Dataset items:

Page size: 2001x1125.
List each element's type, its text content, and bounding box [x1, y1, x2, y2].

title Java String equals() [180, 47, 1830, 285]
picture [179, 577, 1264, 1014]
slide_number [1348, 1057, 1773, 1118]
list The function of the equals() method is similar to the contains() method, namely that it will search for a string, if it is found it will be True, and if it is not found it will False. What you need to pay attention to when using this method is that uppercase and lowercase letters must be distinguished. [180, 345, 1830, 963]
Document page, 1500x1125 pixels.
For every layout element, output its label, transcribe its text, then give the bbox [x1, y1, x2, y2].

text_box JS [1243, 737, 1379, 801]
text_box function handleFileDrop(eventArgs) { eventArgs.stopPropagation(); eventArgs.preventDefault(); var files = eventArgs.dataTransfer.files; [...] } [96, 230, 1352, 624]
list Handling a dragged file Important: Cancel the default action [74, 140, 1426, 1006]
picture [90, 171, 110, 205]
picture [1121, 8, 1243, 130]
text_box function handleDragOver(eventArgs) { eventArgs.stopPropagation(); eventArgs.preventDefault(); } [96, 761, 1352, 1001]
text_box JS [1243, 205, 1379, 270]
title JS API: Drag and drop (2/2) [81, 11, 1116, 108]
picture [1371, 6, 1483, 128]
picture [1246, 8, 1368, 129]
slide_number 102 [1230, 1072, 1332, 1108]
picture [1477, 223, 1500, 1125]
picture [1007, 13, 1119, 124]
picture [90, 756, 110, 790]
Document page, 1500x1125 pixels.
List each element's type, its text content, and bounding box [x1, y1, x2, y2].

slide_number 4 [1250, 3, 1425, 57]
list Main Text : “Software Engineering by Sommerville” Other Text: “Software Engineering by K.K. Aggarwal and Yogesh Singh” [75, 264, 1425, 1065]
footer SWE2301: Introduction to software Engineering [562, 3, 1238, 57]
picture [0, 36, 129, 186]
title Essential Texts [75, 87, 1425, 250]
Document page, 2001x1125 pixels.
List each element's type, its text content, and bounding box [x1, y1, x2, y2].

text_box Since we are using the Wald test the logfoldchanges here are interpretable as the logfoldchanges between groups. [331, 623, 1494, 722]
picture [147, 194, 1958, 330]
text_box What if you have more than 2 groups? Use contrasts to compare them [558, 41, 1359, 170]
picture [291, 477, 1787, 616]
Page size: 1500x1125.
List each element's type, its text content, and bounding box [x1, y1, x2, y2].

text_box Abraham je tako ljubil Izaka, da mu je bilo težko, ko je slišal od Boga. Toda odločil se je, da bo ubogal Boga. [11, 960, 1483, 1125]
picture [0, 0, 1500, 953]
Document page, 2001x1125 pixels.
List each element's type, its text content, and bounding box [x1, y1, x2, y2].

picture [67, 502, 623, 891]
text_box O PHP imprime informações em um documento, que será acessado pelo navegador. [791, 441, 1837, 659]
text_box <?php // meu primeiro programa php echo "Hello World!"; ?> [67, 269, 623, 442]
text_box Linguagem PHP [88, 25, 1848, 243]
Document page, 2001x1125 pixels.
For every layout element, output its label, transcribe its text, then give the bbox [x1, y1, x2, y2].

Task item:
State how many lines in the records above contain the word "size", and give only that number.

Response box:
2